Remember Waihi!
November 11, 2002
Media Release
Remember
Waihi!
Frederick George Evans, miner and staunch
unionist, was clubbed to death 90 years ago tomorrow
(November 12).
He died on November 12 after police and scabs invaded the Waihi Miners’ Hall in the culmination of a brutal and bitter industrial dispute. No-one was ever charged with his murder.
The Waihi Gold Miners’ Strike began in May 1912, and was one of the most dramatic events in New Zealand history. It was triggered by the long struggle of gold miners to secure decent wages and conditions. Their employer, the British-owned Waihi Gold Mining Company, made good profits but tried to impose miserly pay.
It ended in defeat for the unionists. Evans was murdered; more than 60 strikers were jailed; the remaining unionists and their families were driven out of town by the scabs. Many of their houses were trashed.

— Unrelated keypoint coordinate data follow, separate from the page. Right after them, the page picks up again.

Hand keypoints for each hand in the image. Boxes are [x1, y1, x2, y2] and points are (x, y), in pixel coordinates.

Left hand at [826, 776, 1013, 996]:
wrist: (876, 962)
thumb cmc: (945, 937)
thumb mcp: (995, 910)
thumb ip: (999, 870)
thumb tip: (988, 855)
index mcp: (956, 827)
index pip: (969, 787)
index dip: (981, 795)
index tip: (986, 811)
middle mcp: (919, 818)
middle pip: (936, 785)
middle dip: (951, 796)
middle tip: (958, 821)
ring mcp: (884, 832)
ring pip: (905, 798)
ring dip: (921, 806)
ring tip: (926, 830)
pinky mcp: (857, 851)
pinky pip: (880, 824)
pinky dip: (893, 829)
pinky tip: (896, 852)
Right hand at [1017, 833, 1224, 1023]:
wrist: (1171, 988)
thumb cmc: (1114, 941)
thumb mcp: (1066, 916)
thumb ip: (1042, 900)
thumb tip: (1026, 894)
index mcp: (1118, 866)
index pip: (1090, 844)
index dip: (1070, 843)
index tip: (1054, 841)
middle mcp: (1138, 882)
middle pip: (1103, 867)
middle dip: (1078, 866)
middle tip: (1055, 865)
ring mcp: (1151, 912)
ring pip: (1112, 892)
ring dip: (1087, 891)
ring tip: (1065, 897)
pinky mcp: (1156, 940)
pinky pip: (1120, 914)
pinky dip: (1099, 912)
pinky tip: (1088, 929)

But Evans’ death was to become a rallying force for unionists around the country. The brutality with which the miners had been treated by the employer (backed by the Massey government) outraged workers across the country. Remember Waihi! became their rallying cry.
Harry Holland, who was later to become leader of the Labour Party, and two other activists wrote a passionate and detailed record of the miners’ struggle. Called The Tragic Story of the Waihi Strike, it is still available in many public libraries. Maryan Street wrote about the role of women in Waihi in her book The Scarlet Runners.

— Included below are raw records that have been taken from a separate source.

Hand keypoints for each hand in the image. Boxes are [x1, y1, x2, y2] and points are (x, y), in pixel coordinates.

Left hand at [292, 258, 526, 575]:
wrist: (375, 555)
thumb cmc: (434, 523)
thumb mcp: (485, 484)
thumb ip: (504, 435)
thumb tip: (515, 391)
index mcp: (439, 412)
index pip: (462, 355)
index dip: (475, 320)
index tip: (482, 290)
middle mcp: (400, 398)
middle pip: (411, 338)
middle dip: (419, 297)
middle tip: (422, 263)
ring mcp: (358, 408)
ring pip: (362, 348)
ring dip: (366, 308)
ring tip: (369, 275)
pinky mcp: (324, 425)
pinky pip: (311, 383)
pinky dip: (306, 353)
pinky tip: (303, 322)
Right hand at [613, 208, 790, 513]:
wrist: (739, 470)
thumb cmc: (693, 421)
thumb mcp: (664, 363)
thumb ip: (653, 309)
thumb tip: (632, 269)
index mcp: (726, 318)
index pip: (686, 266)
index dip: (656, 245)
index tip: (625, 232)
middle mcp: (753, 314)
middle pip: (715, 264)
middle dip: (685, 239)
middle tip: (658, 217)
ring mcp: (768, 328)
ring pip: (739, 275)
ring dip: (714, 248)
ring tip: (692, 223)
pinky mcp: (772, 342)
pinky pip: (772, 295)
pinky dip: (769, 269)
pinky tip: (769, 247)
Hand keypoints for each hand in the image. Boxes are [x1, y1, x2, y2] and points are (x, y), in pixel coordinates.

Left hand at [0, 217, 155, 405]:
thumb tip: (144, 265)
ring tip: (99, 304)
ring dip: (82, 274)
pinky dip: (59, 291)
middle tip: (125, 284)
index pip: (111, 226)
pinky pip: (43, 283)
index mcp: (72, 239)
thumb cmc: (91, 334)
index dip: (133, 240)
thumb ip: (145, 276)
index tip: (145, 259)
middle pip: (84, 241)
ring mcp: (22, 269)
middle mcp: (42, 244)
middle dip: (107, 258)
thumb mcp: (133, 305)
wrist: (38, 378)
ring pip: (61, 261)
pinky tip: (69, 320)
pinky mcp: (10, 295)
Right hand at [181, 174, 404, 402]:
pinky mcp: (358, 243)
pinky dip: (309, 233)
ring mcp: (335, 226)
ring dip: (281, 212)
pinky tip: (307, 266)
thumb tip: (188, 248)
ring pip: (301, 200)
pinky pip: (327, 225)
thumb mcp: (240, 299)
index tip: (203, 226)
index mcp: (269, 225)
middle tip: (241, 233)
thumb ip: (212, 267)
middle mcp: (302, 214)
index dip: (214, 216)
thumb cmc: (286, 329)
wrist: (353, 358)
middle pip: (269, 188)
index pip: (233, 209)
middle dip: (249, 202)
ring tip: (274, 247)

Miners are now part of the Engineering, Printing and Manufacturing Union, which will tomorrow be remembering the fate of Frederick George Evans and the Waihi miners.

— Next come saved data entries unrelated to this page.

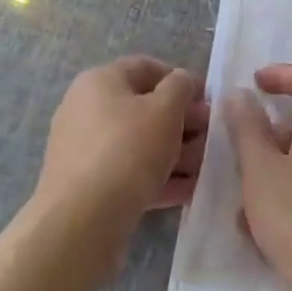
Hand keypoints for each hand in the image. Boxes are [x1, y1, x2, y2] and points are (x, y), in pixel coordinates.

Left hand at [35, 57, 208, 229]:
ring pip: (138, 144)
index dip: (180, 79)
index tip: (207, 99)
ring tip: (204, 168)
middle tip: (210, 136)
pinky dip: (157, 178)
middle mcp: (86, 109)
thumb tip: (181, 81)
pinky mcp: (87, 188)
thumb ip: (180, 86)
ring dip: (174, 153)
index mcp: (100, 81)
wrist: (81, 222)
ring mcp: (84, 150)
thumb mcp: (165, 109)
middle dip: (181, 121)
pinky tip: (187, 191)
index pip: (145, 68)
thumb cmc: (127, 150)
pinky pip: (128, 174)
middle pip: (143, 108)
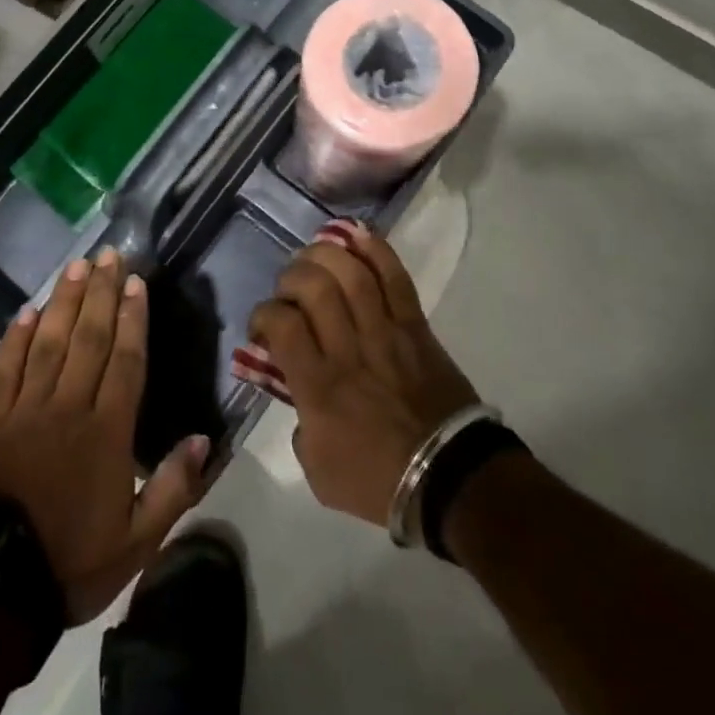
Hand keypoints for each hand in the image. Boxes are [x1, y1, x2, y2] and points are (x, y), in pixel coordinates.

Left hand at [0, 248, 210, 623]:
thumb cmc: (70, 562)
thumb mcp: (137, 542)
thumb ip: (174, 488)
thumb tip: (202, 438)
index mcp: (107, 432)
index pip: (125, 360)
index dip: (132, 317)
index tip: (135, 281)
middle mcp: (68, 407)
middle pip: (89, 337)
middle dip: (101, 292)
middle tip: (109, 254)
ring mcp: (25, 410)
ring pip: (49, 342)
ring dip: (64, 301)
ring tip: (76, 266)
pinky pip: (4, 368)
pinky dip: (15, 337)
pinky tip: (26, 310)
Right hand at [249, 223, 479, 525]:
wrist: (449, 478)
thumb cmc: (378, 480)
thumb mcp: (317, 470)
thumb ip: (298, 425)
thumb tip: (295, 388)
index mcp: (319, 388)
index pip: (282, 324)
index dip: (264, 313)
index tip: (265, 324)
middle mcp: (348, 350)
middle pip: (314, 287)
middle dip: (292, 277)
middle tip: (290, 290)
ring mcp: (385, 332)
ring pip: (352, 273)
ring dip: (326, 255)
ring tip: (315, 256)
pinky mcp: (415, 325)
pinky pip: (395, 277)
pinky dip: (375, 249)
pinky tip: (355, 234)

“Waihi was an defining moment in the history of New Zealand workers,” said EPMU national secretary Andrew Little.
“Evans was one of the outstanding activists of labour movement and we will not forget what he stood for.”
March workers, March!
Look straight
ahead.
For what is life with Hope denied?
In Labour’s
cause our comrade died…
March, workers, March!
Though
death may stun,
He liveth still, brave champion.
- Harry Holland’s poem for Frederick George Evans.